ModelCaveatsAndRecommendations¶

@dataclass(frozen=True)
class ModelCaveatsAndRecommendations(ModelCardInfo)

This lists any additional concerns. For instance, were any relevant groups not present in the evaluation data? Eg. The evaluation data is synthetically designed to be representative of common use cases and concerns, but may not be comprehensive.

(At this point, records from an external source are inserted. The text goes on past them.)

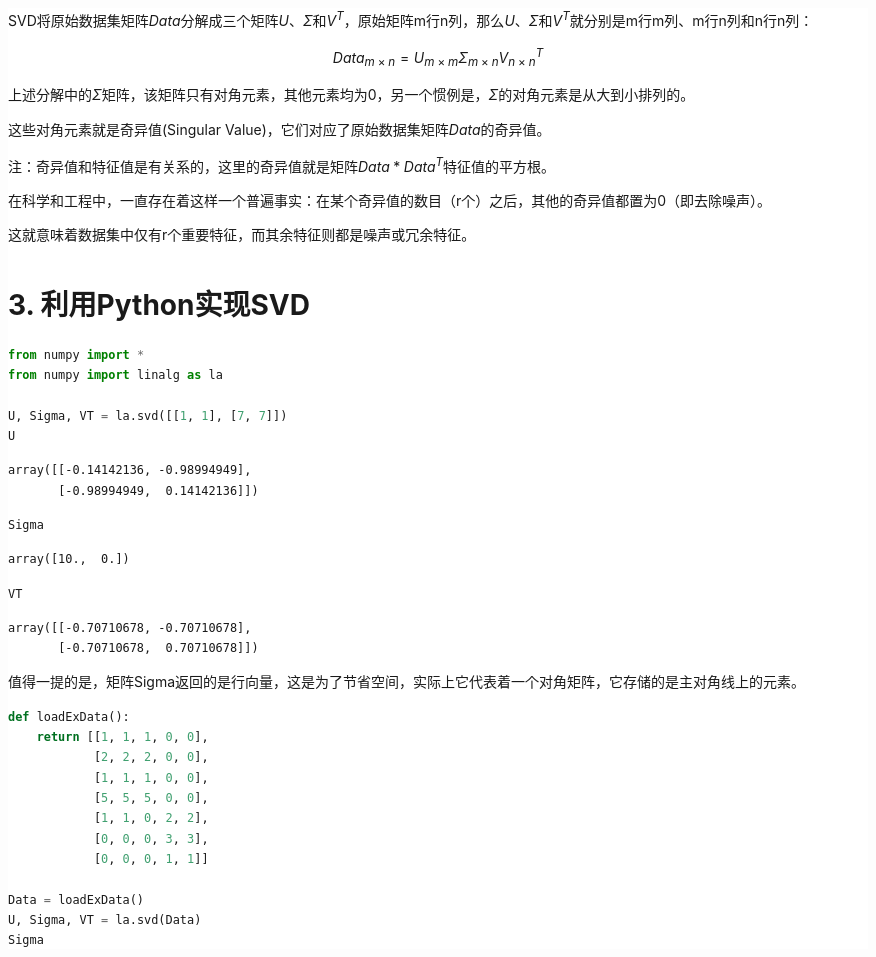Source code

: SVD将原始数据集矩阵$Data$分解成三个矩阵$U$、$\Sigma$和$V^T$，原始矩阵m行n列，那么$U$、$\Sigma$和$V^T$就分别是m行m列、m行n列和n行n列：

$$ Data_{m \times n} = U_{m \times m} \Sigma_{m \times n}V^T_{n \times n}$$

上述分解中的$\Sigma$矩阵，该矩阵只有对角元素，其他元素均为0，另一个惯例是，$\Sigma$的对角元素是从大到小排列的。

这些对角元素就是奇异值(Singular Value)，它们对应了原始数据集矩阵$Data$的奇异值。

注：奇异值和特征值是有关系的，这里的奇异值就是矩阵$Data * Data^T$特征值的平方根。

在科学和工程中，一直存在着这样一个普遍事实：在某个奇异值的数目（r个）之后，其他的奇异值都置为0（即去除噪声）。

这就意味着数据集中仅有r个重要特征，而其余特征则都是噪声或冗余特征。

# 3. 利用Python实现SVD


```python
from numpy import *
from numpy import linalg as la

U, Sigma, VT = la.svd([[1, 1], [7, 7]])
U
```




    array([[-0.14142136, -0.98994949],
           [-0.98994949,  0.14142136]])




```python
Sigma
```




    array([10.,  0.])




```python
VT
```




    array([[-0.70710678, -0.70710678],
           [-0.70710678,  0.70710678]])



值得一提的是，矩阵Sigma返回的是行向量，这是为了节省空间，实际上它代表着一个对角矩阵，它存储的是主对角线上的元素。


```python
def loadExData():
    return [[1, 1, 1, 0, 0],
            [2, 2, 2, 0, 0],
            [1, 1, 1, 0, 0],
            [5, 5, 5, 0, 0],
            [1, 1, 0, 2, 2],
            [0, 0, 0, 3, 3],
            [0, 0, 0, 1, 1]]

Data = loadExData()
U, Sigma, VT = la.svd(Data)
Sigma
```
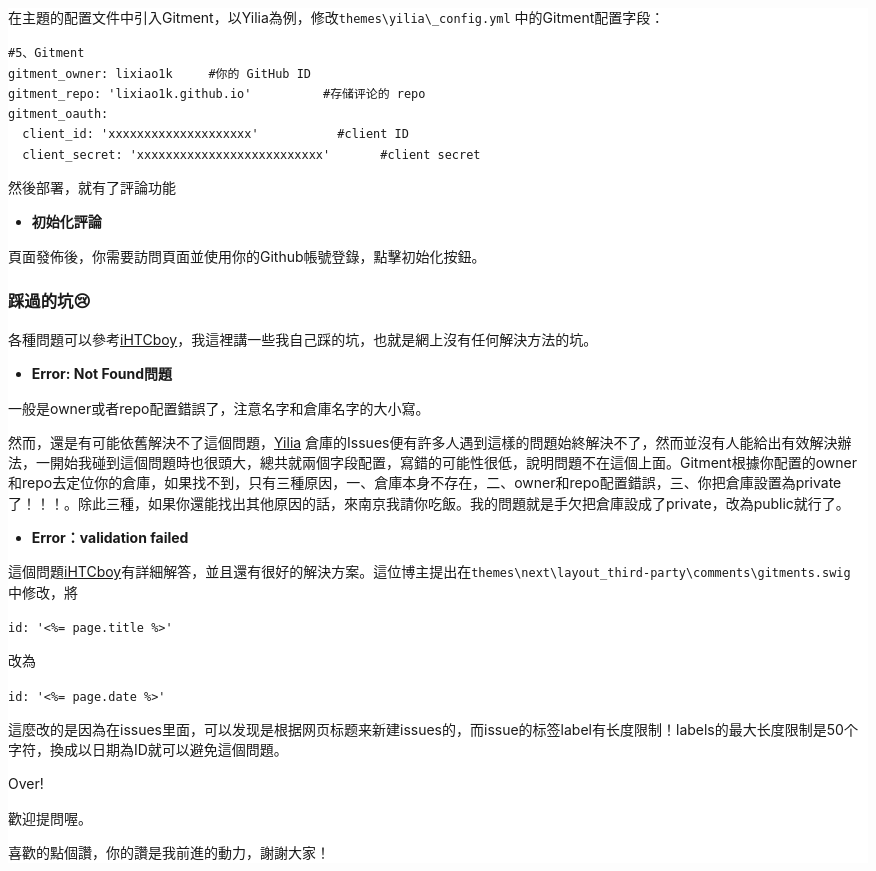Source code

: 在主題的配置文件中引入Gitment，以Yilia為例，修改`themes\yilia\_config.yml` 中的Gitment配置字段：

```
#5、Gitment
gitment_owner: lixiao1k     #你的 GitHub ID
gitment_repo: 'lixiao1k.github.io'          #存储评论的 repo
gitment_oauth:
  client_id: 'xxxxxxxxxxxxxxxxxxxx'           #client ID
  client_secret: 'xxxxxxxxxxxxxxxxxxxxxxxxxx'       #client secret
```

然後部署，就有了評論功能

- **初始化評論**

頁面發佈後，你需要訪問頁面並使用你的Github帳號登錄，點擊初始化按鈕。



### 踩過的坑😢

各種問題可以參考[iHTCboy](https://www.jianshu.com/p/57afa4844aaa)，我這裡講一些我自己踩的坑，也就是網上沒有任何解決方法的坑。

- **Error: Not Found問題**

一般是owner或者repo配置錯誤了，注意名字和倉庫名字的大小寫。

然而，還是有可能依舊解決不了這個問題，[Yilia](https://github.com/litten/hexo-theme-yilia) 倉庫的Issues便有許多人遇到這樣的問題始終解決不了，然而並沒有人能給出有效解決辦法，一開始我碰到這個問題時也很頭大，總共就兩個字段配置，寫錯的可能性很低，說明問題不在這個上面。Gitment根據你配置的owner和repo去定位你的倉庫，如果找不到，只有三種原因，一、倉庫本身不存在，二、owner和repo配置錯誤，三、你把倉庫設置為private了！！！。除此三種，如果你還能找出其他原因的話，來南京我請你吃飯。我的問題就是手欠把倉庫設成了private，改為public就行了。

- **Error：validation failed**

這個問題[iHTCboy](https://www.jianshu.com/p/57afa4844aaa)有詳細解答，並且還有很好的解決方案。這位博主提出在`themes\next\layout_third-party\comments\gitments.swig` 中修改，將

```
id: '<%= page.title %>'
```

改為

```
id: '<%= page.date %>'
```

這麼改的是因為在issues里面，可以发现是根据网页标题来新建issues的，而issue的标签label有长度限制！labels的最大长度限制是50个字符，換成以日期為ID就可以避免這個問題。

Over!

歡迎提問喔。

喜歡的點個讚，你的讚是我前進的動力，謝謝大家！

caveats_and_recommendations¶

class ModelCaveatsAndRecommendations(ModelCardInfo):
 | ...
 | caveats_and_recommendations: Optional[str] = None

ModelUsage¶

class ModelUsage(ModelCardInfo):
 | def __init__(
 |     self,
 |     archive_file: Optional[str] = None,
 |     training_config: Optional[str] = None,
 |     install_instructions: Optional[str] = None,
 |     overrides: Optional[Dict] = None
 | )

archive_file : str, optional The location of model's pretrained weights. training_config : str, optional A url to the training config. install_instructions : str, optional Any additional instructions for installations. overrides : Dict, optional Optional overrides for the model's architecture.

ModelCard¶

class ModelCard(ModelCardInfo):
 | def __init__(
 |     self,
 |     id: str,
 |     registered_model_name: Optional[str] = None,
 |     model_class: Optional[Callable[..., Model]] = None,
 |     registered_predictor_name: Optional[str] = None,
 |     display_name: Optional[str] = None,
 |     task_id: Optional[str] = None,
 |     model_usage: Optional[Union[str, ModelUsage]] = None,
 |     model_details: Optional[Union[str, ModelDetails]] = None,
 |     intended_use: Optional[Union[str, IntendedUse]] = None,
 |     factors: Optional[Union[str, Factors]] = None,
 |     metrics: Optional[Union[str, Metrics]] = None,
 |     evaluation_data: Optional[Union[str, EvaluationData]] = None,
 |     training_data: Optional[Union[str, TrainingData]] = None,
 |     quantitative_analyses: Optional[Union[str, QuantitativeAnalyses]] = None,
 |     model_ethical_considerations: Optional[Union[str, ModelEthicalConsiderations]] = None,
 |     model_caveats_and_recommendations: Optional[
 |             Union[str, ModelCaveatsAndRecommendations]
 |         ] = None
 | )

The model card stores the recommended attributes for model reporting.

Parameters¶

id : str
Model's id, following the convention of task-model-relevant-details. Example: rc-bidaf-elmo for a reading comprehension BiDAF model using ELMo embeddings.
registered_model_name : str, optional
The model's registered name. If model_class is not given, this will be used to find any available Model registered with this name.
model_class : type, optional
If given, the ModelCard will pull some default information from the class.
registered_predictor_name : str, optional
The registered name of the corresponding predictor.
display_name : str, optional
The pretrained model's display name.
task_id : str, optional
The id of the task for which the model was built.
model_usage : Union[ModelUsage, str], optional
model_details : Union[ModelDetails, str], optional
intended_use : Union[IntendedUse, str], optional
factors : Union[Factors, str], optional
metrics : Union[Metrics, str], optional
evaluation_data : Union[EvaluationData, str], optional
quantitative_analyses : Union[QuantitativeAnalyses, str], optional
ethical_considerations : Union[ModelEthicalConsiderations, str], optional
caveats_and_recommendations : Union[ModelCaveatsAndRecommendations, str], optional

Note

For all the fields that are Union[ModelCardInfo, str], a str input will be treated as the first argument of the relevant constructor.

to_dict¶

class ModelCard(ModelCardInfo):
 | ...
 | def to_dict(self) -> Dict[str, Any]

Converts the ModelCard to a flat dictionary object. This can be converted to json and passed to any front-end.